=== Stored data ===

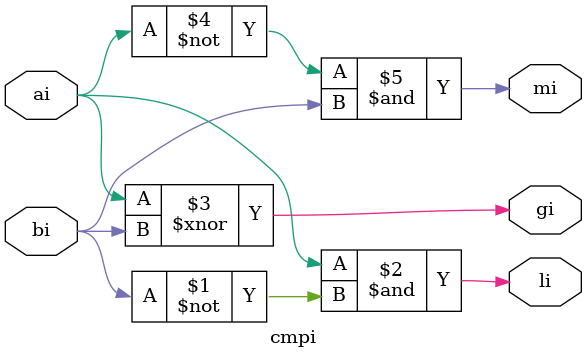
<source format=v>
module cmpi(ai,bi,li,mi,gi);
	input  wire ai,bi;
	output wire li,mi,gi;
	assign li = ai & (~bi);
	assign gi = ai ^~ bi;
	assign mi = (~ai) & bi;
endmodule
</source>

===
=== Stored data ===

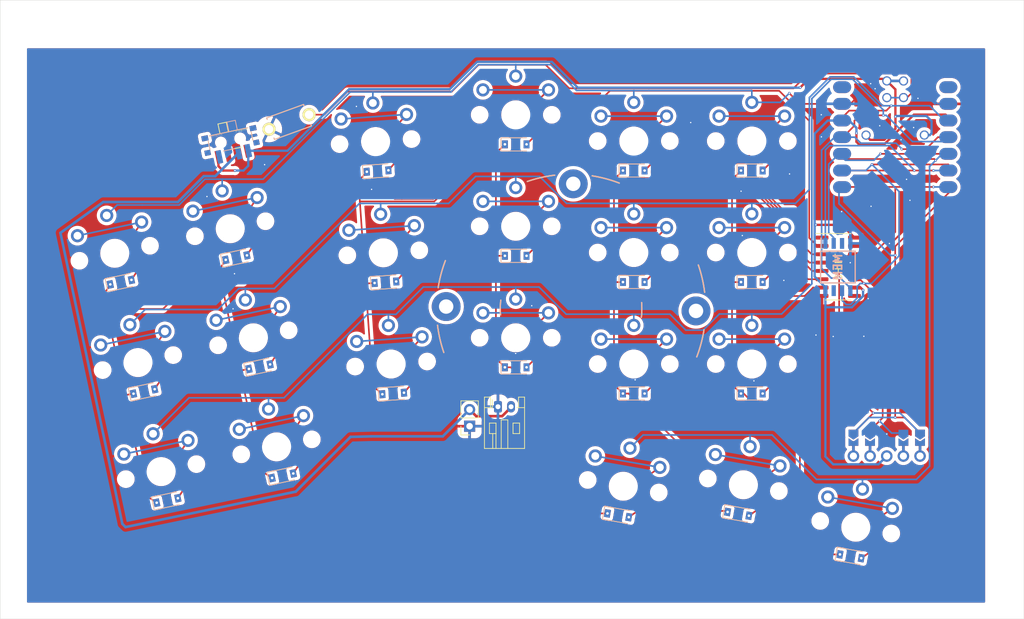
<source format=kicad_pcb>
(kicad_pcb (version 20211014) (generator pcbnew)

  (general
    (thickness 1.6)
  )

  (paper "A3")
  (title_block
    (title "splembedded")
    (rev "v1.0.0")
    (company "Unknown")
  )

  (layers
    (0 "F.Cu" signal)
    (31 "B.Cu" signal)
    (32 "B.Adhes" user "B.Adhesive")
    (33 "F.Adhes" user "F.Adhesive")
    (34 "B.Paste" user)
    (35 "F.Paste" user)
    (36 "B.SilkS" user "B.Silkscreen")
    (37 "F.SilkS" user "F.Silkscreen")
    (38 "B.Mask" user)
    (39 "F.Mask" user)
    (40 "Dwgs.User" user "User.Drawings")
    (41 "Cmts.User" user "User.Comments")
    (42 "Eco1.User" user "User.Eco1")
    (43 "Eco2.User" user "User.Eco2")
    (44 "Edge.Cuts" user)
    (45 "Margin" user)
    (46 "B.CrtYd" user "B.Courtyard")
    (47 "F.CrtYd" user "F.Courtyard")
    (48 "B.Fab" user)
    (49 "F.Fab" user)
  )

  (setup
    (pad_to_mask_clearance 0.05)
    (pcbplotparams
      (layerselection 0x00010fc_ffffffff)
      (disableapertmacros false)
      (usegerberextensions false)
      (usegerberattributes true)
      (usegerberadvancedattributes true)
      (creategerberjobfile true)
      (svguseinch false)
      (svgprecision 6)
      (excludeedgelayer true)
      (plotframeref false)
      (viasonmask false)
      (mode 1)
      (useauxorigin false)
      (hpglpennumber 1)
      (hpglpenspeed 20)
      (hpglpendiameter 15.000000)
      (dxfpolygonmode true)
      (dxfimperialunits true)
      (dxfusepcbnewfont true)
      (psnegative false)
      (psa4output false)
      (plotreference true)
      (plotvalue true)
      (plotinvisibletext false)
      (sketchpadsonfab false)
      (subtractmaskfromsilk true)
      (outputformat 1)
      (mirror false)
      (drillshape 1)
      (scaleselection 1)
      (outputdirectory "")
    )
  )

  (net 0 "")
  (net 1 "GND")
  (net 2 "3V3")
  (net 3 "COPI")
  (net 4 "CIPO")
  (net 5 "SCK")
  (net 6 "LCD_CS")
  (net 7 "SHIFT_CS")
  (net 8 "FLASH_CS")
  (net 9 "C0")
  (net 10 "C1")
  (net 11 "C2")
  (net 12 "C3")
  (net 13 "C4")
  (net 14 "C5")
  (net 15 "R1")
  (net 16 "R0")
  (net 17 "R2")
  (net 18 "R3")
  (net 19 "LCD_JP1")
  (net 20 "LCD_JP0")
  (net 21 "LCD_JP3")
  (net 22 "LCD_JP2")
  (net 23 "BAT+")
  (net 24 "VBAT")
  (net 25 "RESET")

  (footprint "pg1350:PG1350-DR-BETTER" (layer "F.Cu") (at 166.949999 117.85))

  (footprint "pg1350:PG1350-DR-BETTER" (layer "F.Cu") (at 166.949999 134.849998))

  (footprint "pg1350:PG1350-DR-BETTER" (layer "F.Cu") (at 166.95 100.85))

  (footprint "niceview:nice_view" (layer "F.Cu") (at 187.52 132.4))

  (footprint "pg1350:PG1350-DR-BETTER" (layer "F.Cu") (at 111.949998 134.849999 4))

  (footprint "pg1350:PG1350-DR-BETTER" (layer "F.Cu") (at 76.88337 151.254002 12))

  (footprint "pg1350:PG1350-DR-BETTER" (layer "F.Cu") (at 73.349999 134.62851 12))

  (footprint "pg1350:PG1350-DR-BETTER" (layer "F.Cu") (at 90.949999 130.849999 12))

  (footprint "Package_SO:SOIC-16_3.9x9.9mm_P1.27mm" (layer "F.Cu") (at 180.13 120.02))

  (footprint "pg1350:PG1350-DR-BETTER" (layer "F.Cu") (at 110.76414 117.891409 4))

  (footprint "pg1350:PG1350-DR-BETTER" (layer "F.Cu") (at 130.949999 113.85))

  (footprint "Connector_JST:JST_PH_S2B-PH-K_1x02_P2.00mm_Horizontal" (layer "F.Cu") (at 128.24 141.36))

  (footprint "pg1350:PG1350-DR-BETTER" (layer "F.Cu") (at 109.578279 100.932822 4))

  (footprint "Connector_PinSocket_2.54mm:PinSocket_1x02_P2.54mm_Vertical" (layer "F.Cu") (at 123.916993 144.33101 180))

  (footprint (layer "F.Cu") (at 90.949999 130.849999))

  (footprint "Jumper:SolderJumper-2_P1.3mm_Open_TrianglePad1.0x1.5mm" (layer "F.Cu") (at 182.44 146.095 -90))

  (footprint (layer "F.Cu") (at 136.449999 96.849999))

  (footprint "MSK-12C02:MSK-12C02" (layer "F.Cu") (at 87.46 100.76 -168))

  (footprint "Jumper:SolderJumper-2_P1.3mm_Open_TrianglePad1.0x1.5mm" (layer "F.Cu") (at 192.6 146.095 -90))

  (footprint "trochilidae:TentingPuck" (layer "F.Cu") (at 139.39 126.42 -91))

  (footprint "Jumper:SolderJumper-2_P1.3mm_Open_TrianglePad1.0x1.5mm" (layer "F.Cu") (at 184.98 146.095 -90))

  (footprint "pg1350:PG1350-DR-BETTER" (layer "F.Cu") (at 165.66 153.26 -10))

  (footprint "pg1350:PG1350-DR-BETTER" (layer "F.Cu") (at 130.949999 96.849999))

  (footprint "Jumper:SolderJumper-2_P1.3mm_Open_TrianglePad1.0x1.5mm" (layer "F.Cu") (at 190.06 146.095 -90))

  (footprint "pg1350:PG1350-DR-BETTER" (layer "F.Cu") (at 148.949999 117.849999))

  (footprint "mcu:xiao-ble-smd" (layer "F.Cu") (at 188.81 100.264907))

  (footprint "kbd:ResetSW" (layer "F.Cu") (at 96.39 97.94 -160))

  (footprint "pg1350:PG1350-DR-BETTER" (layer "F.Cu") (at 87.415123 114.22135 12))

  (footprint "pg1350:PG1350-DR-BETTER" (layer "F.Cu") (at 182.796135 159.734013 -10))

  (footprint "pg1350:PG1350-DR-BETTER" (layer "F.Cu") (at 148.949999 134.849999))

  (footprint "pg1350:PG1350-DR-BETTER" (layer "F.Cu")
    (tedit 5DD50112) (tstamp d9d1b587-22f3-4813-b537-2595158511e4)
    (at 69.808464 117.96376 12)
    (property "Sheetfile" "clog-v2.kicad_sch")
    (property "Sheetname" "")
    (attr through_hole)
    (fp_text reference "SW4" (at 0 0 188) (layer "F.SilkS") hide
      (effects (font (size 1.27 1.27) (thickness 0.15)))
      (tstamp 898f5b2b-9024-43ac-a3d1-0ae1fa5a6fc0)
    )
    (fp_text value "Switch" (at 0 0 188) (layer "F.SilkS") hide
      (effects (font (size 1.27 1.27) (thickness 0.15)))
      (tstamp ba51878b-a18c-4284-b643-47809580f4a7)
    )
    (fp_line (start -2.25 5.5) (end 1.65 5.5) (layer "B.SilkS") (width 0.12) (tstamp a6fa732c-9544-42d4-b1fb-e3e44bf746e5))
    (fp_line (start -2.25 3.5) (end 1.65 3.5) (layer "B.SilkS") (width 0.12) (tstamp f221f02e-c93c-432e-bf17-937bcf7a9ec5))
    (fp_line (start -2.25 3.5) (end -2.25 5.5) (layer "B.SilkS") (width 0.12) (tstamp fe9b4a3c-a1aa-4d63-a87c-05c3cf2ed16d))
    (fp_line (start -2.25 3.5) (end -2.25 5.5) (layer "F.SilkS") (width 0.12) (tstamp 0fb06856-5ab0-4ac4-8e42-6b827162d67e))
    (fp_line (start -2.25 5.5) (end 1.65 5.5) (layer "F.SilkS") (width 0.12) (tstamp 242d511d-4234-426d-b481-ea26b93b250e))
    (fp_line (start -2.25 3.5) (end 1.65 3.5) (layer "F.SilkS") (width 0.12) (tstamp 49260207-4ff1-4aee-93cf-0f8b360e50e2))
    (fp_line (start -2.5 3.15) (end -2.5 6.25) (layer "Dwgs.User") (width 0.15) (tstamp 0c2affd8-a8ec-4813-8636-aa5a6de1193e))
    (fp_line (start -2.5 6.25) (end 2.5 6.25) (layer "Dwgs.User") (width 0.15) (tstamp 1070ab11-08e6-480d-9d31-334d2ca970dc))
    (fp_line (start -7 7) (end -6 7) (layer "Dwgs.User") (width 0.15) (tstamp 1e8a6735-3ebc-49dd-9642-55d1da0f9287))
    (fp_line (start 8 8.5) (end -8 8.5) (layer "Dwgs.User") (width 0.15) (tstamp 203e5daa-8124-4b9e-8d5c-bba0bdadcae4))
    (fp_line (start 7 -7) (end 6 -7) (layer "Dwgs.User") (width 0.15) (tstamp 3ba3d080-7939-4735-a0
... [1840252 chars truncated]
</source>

===
=== Stored data ===

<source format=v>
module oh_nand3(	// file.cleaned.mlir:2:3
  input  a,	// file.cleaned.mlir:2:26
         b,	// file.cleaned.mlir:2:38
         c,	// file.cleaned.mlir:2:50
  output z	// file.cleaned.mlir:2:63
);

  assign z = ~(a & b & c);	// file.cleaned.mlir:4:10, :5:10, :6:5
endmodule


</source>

===

→ **Brief**: Wherever the line holding "(dxfimperialunits true)" falls in the entries above, copy exactly from it through the line holding "(at 180.13 120.02))", inclusive, and add nothing.

→ **Response to the exercise**:
      (dxfimperialunits true)
      (dxfusepcbnewfont true)
      (psnegative false)
      (psa4output false)
      (plotreference true)
      (plotvalue true)
      (plotinvisibletext false)
      (sketchpadsonfab false)
      (subtractmaskfromsilk true)
      (outputformat 1)
      (mirror false)
      (drillshape 1)
      (scaleselection 1)
      (outputdirectory "")
    )
  )

  (net 0 "")
  (net 1 "GND")
  (net 2 "3V3")
  (net 3 "COPI")
  (net 4 "CIPO")
  (net 5 "SCK")
  (net 6 "LCD_CS")
  (net 7 "SHIFT_CS")
  (net 8 "FLASH_CS")
  (net 9 "C0")
  (net 10 "C1")
  (net 11 "C2")
  (net 12 "C3")
  (net 13 "C4")
  (net 14 "C5")
  (net 15 "R1")
  (net 16 "R0")
  (net 17 "R2")
  (net 18 "R3")
  (net 19 "LCD_JP1")
  (net 20 "LCD_JP0")
  (net 21 "LCD_JP3")
  (net 22 "LCD_JP2")
  (net 23 "BAT+")
  (net 24 "VBAT")
  (net 25 "RESET")

  (footprint "pg1350:PG1350-DR-BETTER" (layer "F.Cu") (at 166.949999 117.85))

  (footprint "pg1350:PG1350-DR-BETTER" (layer "F.Cu") (at 166.949999 134.849998))

  (footprint "pg1350:PG1350-DR-BETTER" (layer "F.Cu") (at 166.95 100.85))

  (footprint "niceview:nice_view" (layer "F.Cu") (at 187.52 132.4))

  (footprint "pg1350:PG1350-DR-BETTER" (layer "F.Cu") (at 111.949998 134.849999 4))

  (footprint "pg1350:PG1350-DR-BETTER" (layer "F.Cu") (at 76.88337 151.254002 12))

  (footprint "pg1350:PG1350-DR-BETTER" (layer "F.Cu") (at 73.349999 134.62851 12))

  (footprint "pg1350:PG1350-DR-BETTER" (layer "F.Cu") (at 90.949999 130.849999 12))

  (footprint "Package_SO:SOIC-16_3.9x9.9mm_P1.27mm" (layer "F.Cu") (at 180.13 120.02))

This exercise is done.